Ploughing a new data furrow

As there was some interest in the last blog I thought it might be useful for people to know a little more about Exeros. The company was set up by an ex-founder of ACTA, and did a series A funding round in 2004. The company has some innovative technology which essentially reverse-engineers the structure of data by looking at the data values of database tables and files. This is different from some other profiling approaches, which often examine metadata e.g. column headings etc rather than data values. In this way it “discovers” business rules inherent in the data, and as a by-product then also discovers how well the data adheres to those rules. For example in one customer example they have, a customer gave Exeros a sample dataset and the product whirred away and discovered its structure.
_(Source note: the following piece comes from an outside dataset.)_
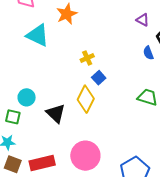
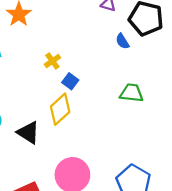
yellow diamond: (86, 99) -> (60, 109), turned 32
All well and good, but it also pointed out that in one case there was only a 98% match of the data to the structure, which caused the customer to say: “that’s impossible, that it is a mandatory field”. Well, perhaps, it was, but the data was still in error! In my own experience of MDM projects there are plenty of such moments; customers have an amusingly naive view of how good their data quality really is.

Other companies that purport to do data discovery are Sypherlink, and ahref=”http://www.zoomix.com/zoomix_wall.asp”>Zoomix , but Sypherlink in particular seems to use more conventional metadata-based profiling. The functionality that Exeros provides is useful for situations like master data integration projects, or data consolidation projects. It could also be used to help in building staging areas for ETL builds, where multiple sources of data often throw up all sorts of issues that have to be resolved manually. Exeros does not have a repository as such, and generates its analysis as output in either XML form or as feeds into tools like Business Object or ETL tools such as Informatica and IBM/Ascential.

The company started selling commercially in 2006, and already has a dozen or so customers in production. So far this has been mainly in the financial services area, who have plenty of data issues and stiff compliance reporting needs, but there is no reason why the technology should not be applied to any industry as far as I can see. There seems to have been some pretty serious R&D here, with a product team of 40 people, and the company seems to be to have kept to an admirably tight focus so far rather than trying to claim it solves the world’s problems on its own. Over time I would expect to see it having opportunities to partner with MDM vendors, especially those who take a generic MDM approach rather than, say, CDI only vendors. The broader the breadth of data, the more complex data issues emerge.

Marketing the company as “data discovery” rather than “data quality” is a good idea, as the approach is genuinely different, and avoids the company being pigeon-holed alongside more established companies. The drawback is that they essentially trying to carve out a new market, never an easy thing, and will encounter the usual emerging company issues with conservative buyers and analysts who prefer to neatly drop them into an existing slot. However in my view the problem they are tackling is very real, and the approach seems innovative, so they should continue on this path. If they make enough customers happy then the analysts will soon come around to their view.